### TEXTE ÉTUDIÉ ###
Chevouot chapitre 6, michna 4. Cette michna traite du statut juridique requis d'une personne pour qu'elle puisse obliger son prochain à prêter serment, et de celui qui n'a pas le pouvoir de l'y obliger.
"Ein nichbaïn al taanat cheresh, choté vekatan" - On ne fait pas prêter serment sur la réclamation d'un sourd-muet, d'un dément ou d'un mineur :
Le défendeur n'est pas tenu de prêter serment lorsque la réclamation est présentée par l'un de ces trois :
Cheresh - un sourd-muet.
Choté - celui qui n'a pas toute sa raison.
Katan - un mineur.
La raison en est qu'ils n'ont pas de statut juridique, et qu'ils n'ont pas le pouvoir de formuler une réclamation. Toutefois, d'un point de vue rabbinique, à l'époque de la Guemara, les Sages ont institué le serment de hesset, et ce serment s'appliquait ; mais à l'époque de la michna il n'existait pas.
"Ein machbiïn et hakatan" - On ne fait pas prêter serment au mineur :
Même si une réclamation est formulée à l'encontre du mineur, il ne prête pas serment, car il ne comprend pas la gravité de la chose, la signification du serment ni le châtiment qui revient à celui qui prête un faux serment.
"Aval nichbaïn lekatan" - Mais on prête serment à l'égard d'un mineur :
Celui qui vient recouvrer une dette que devait le père du mineur, à partir de l'héritage que le fils a reçu de son père, la halakha est qu'il doit prêter serment pour recouvrer la dette.
###
→ SÉRIE D'EXERCICES:
1. Recopiez sans rien changer le passage du commentaire de la michna qui va de « Chevouot chapitre 6, michna » jusqu'à « de l'y obliger. ».
2. Prolongez le commentaire de la michna sur les serments à partir de sa dernière phrase.
Vous n'aurez pas besoin des items pour ce travail.
### MATÉRIEL FOURNI ###
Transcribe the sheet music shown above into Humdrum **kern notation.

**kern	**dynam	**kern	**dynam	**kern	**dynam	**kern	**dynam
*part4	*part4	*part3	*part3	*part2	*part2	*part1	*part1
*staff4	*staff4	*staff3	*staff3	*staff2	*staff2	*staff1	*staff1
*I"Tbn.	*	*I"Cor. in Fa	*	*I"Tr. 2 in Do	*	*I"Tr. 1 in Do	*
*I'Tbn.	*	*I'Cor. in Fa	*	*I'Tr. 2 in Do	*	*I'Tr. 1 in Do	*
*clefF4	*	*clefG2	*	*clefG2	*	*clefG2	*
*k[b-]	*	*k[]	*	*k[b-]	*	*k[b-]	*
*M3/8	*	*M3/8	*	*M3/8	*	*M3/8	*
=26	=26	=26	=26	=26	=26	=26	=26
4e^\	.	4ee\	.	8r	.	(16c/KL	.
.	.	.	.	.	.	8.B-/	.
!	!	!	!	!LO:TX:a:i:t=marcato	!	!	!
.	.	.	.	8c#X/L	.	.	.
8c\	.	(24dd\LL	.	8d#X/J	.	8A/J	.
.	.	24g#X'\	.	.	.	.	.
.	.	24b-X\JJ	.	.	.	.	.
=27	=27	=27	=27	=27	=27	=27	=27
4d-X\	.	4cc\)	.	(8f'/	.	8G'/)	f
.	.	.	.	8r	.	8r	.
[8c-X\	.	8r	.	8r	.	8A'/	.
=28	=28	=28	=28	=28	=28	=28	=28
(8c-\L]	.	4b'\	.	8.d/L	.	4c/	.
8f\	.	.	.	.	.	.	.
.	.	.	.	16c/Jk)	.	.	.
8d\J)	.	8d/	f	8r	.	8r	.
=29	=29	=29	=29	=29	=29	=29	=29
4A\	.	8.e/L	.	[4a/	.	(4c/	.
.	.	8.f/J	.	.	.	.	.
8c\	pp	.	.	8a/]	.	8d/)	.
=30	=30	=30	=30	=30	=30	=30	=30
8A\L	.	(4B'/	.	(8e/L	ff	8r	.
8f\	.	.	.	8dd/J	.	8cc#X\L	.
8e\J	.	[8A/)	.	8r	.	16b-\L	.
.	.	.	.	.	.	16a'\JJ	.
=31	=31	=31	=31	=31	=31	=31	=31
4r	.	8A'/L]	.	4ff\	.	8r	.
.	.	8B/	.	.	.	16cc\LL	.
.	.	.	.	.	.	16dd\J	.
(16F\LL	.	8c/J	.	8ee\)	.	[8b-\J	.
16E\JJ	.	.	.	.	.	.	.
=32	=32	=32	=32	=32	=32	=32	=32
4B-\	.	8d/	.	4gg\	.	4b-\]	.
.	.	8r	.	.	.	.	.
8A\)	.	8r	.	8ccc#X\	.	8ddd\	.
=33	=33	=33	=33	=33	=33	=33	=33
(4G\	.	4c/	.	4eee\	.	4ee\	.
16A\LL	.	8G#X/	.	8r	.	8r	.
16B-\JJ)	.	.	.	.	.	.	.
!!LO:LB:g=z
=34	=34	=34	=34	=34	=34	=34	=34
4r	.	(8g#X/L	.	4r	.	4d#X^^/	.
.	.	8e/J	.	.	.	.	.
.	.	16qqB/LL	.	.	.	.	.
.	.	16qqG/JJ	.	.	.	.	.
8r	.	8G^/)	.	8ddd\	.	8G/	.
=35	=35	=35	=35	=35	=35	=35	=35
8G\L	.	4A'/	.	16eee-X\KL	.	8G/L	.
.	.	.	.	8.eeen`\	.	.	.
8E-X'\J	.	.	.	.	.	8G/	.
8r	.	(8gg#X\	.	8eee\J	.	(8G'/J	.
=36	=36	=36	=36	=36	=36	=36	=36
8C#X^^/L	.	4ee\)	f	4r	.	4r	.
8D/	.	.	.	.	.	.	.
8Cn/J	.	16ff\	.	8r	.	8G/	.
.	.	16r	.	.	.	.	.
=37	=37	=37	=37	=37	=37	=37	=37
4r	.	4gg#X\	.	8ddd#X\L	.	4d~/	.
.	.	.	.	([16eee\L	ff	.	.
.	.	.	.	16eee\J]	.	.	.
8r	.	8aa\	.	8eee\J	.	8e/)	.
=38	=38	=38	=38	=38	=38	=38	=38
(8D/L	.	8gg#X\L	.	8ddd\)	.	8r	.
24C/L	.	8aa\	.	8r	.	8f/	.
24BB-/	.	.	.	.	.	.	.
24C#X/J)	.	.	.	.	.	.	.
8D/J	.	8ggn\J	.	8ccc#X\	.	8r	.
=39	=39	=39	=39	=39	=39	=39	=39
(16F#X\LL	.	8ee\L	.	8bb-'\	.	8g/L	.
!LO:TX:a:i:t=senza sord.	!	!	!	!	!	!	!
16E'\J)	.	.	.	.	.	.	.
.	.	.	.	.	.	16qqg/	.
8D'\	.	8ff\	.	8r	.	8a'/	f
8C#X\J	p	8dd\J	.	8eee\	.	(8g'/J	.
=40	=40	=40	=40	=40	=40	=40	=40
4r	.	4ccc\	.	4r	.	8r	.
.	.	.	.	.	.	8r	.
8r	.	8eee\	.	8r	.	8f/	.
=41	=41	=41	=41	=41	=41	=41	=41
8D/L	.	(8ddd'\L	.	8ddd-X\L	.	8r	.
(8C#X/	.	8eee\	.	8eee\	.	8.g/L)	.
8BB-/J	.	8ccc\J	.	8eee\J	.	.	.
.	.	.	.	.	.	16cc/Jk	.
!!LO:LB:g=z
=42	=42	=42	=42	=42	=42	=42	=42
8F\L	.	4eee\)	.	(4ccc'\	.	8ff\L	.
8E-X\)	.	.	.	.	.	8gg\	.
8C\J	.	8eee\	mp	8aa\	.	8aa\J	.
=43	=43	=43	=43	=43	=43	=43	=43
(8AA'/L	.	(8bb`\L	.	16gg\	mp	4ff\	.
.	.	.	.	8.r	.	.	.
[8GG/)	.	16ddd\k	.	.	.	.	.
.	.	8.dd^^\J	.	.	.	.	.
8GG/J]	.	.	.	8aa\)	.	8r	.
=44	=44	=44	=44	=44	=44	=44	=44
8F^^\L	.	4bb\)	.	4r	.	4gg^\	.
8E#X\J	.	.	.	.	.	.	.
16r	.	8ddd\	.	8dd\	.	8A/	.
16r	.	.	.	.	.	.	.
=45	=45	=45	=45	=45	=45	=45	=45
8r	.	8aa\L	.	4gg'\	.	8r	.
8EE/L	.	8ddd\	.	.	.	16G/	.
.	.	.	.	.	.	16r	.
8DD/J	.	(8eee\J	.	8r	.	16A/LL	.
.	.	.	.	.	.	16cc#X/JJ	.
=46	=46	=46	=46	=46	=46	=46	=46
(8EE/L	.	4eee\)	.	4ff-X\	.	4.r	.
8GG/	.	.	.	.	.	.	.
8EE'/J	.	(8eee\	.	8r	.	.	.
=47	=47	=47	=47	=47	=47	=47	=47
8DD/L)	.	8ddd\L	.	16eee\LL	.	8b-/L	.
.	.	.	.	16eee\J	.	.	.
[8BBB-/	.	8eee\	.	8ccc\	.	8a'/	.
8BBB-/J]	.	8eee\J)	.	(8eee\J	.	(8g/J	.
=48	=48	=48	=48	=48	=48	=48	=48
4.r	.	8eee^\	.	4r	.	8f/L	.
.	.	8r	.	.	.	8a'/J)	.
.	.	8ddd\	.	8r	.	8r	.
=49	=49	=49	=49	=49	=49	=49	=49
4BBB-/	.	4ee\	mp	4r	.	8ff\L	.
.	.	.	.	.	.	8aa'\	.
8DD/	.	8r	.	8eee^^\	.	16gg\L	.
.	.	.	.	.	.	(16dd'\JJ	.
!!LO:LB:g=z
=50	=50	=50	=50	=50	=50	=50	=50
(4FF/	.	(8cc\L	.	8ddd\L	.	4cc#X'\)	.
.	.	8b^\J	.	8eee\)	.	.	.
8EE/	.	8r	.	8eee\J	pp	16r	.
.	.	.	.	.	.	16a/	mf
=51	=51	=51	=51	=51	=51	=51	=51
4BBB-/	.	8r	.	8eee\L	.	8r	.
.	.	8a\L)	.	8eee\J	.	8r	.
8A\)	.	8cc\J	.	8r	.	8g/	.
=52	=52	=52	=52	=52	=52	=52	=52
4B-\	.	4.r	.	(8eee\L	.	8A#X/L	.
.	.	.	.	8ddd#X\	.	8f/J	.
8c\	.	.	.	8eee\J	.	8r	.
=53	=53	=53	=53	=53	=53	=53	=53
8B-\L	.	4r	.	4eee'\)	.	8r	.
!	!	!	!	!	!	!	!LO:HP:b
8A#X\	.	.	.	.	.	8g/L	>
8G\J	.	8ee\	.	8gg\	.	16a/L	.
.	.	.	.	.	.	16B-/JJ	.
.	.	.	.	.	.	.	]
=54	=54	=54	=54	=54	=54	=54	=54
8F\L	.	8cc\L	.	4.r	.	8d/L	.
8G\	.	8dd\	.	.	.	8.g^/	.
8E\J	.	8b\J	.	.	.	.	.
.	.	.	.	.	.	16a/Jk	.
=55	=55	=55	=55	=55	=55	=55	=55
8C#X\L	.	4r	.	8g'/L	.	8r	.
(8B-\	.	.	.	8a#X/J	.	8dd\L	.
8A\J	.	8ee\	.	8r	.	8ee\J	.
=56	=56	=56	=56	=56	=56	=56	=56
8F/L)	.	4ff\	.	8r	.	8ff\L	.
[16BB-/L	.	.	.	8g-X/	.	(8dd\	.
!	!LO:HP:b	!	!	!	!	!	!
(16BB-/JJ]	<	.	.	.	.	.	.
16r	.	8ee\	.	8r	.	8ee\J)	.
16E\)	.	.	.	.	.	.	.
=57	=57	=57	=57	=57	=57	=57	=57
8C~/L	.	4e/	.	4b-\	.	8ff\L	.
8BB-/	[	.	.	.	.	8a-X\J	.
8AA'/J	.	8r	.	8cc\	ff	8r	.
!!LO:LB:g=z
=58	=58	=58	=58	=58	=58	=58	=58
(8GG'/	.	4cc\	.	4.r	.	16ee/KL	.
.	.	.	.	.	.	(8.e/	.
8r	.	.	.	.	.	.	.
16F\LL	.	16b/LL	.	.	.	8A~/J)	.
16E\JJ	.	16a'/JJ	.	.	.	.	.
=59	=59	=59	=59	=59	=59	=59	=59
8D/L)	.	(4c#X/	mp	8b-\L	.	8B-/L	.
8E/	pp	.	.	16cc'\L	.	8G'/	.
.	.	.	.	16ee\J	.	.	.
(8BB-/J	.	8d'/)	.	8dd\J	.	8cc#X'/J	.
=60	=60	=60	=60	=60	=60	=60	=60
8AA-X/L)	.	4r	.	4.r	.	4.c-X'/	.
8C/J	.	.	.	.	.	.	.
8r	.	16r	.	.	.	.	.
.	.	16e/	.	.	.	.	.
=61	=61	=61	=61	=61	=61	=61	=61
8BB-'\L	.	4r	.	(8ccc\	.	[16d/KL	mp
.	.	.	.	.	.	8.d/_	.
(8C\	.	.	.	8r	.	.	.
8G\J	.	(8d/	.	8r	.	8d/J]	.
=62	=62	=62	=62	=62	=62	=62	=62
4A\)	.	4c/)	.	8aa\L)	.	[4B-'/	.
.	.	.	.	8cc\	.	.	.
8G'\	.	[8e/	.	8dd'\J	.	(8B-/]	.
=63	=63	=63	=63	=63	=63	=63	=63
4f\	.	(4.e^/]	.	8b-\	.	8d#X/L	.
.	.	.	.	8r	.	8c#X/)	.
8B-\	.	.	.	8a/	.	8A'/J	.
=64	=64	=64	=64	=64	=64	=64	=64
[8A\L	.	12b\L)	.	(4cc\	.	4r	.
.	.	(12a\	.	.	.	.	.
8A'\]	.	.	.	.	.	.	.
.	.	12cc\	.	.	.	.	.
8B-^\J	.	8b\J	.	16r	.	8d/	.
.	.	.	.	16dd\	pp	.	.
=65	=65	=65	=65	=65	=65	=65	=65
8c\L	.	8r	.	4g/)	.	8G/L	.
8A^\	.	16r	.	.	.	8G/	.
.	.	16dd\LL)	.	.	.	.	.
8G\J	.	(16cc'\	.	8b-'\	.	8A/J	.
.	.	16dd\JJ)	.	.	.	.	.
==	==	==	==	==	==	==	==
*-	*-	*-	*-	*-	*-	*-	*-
###
→ CORRIGÉ DE L'EXERCICE:
1.
Chevouot chapitre 6, michna 4. Cette michna traite du statut juridique requis d'une personne pour qu'elle puisse obliger son prochain à prêter serment, et de celui qui n'a pas le pouvoir de l'y obliger.

2.
Le serment à l'égard du hekdesh :
De même, celui qui a consacré ses biens au hekdesh, et qu'un créancier vient recouvrer sur ces biens parce qu'il avait un privilège antérieur sur ces objets avant qu'ils ne soient consacrés, doit prêter serment que ces objets lui sont bien dus, afin de pouvoir recouvrer sur le hekdesh.
En résumé : dans cette michna, nous avons appris qu'un sourd-muet, un dément et un mineur n'obligent pas à prêter serment car ils n'ont pas de statut juridique pour formuler une réclamation (et ce n'est que d'un point de vue rabbinique que le serment de hesset a été institué), et que l'on ne fait pas prêter serment au mineur car il ne comprend pas la signification du serment ni son châtiment. En revanche, on prête serment à l'égard d'un mineur : celui qui vient recouvrer une dette sur l'héritage qu'il a reçu, et on prête serment aussi à l'égard du hekdesh : le créancier dont le privilège précédait la consécration des biens.